On Sundays, Solemnities and some Feast days there is no unnecessary work.
Domestic work: Cleaning, Cooking, Etc.
Administration: Accounts, Letters.
Computer/design: Greetings Cards and Book work
Other manual work: Making Scapulars (cutting, sewing, etc), making Rosaries.
In Recreation time the sisters enjoy various craft activities and games.
Can anyone be a nun?
A person would have to be female, free of family commitments and free of wedlock. She must also feel that this is the calling she must follow.
Are there any age restrictions when joining?
People need to have have finished school and had some period of further studies or work.
We are open to accepting late vocations. i.e. people in their 40s or older depending on their health and other commitments.
Why are you enclosed?
The reason enclosure started was for protection. Now it's viewed as safeguard for our way of life; the protection of our silence and our solitude for a life of prayer and reflection on the things of God.
What's inside the enclosure?
It's our house, our garden, our part of the chapel - where we live and work and pray. It is a more or less normal life lived in a limited area with the obvious limitations not going out imposes.
Can people come in and look around the enclosure?
Not usually. Occasionally there will be an open day when people can come in a have a look, but that is very seldom.
What are your bedrooms like?
Each Sister has her own bedroom, it has been that way from the early days of the Order. We refer to the bedrooms as cells. Simply furnished; no TV's and no carpets. There is a table, a chair, a bed, a wash basin and a place to keep extra clothes but this is a limited space.
Do you take vows for ever?
Yes. We take vows of Poverty, Chastity and Obedience. You can see Sr Mary Joseph renewing her vows on the celebration of her silver jubilee. She is the one on the left. They mean a lot to us and we try hard to live by them. This is not always easy as they way of life has changed so much since St Teresa started the Reform in the 1500s.

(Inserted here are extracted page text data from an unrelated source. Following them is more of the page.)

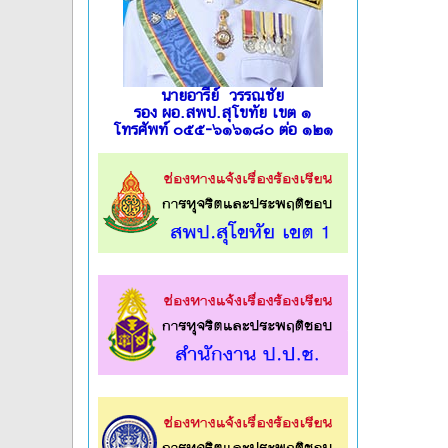
นายอารีย์ วรรณชัย
รอง ผอ.สพป.สุโขทัย เขต ๑
โทรศัพท์ ๐๕๕-๖๑๖๑๘๐ ต่อ ๑๒๑
l
l
l
l
l
l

Do you ever see your family or friends again?
Yes. Family and friends can come and visit, you can also write and receive letters. Depending where the family live you may see more or less of them. Some families visit often others less often.
How do you become a nun?
When you feel called by the Lord and the call doesn't go away, it is time to contact a religious order/community or parish priest. If they feel that you do have a call, they will allow you to join them or advise you on what to do. Nowadays there is usually a period of just living with the community to get a feel. If this feels right you may ask formally to join the community. You then become a postulant for a period of six months to a year, when you ask to go to the next step which is becoming a novice.
As a postulant and novice you are still free to leave. After a noviciate of at least three but possibly five years you may ask to go on to final (in our case solemn vows where you give up the right to all ownership), but once final vows have been taken you are committed for life. You would have to get a dispensation from Rome to leave.
Do you have a Mother Superior?
Each Carmelite community has a Prioress who is the Mother Superior. They may not call her that, but that is her official title. The Poor Clares and other Orders have an Abbess as their superior.
Are you the same as other Carmelite communities?
Each community is autonomous which means we are all independent. The ties we have with each other are ones of friendship and belonging to the same Order. So no community is exactly the same as another one.
What's special/unique about your community?
Darlington is the oldest, English speaking Carmel in the world. The only one left of the ones that were founded on the continent during penal times. We were founded in Lier (as it is now called) in 1648.
Can people come and stay with you for a while?
We have limited facilities, but can put up three or four people as guests or retreatants who wish a private/quiet retreat. If you feel you may have a calling to Carmel there is the possibility if the community feel you are suitable, of living with us for a while.
What do you do for fun?
Some sisters like gardening, handiwork, others enjoy reading. Other sisters enjoy watching videos occasionally. We also have pets we enjoy caring for.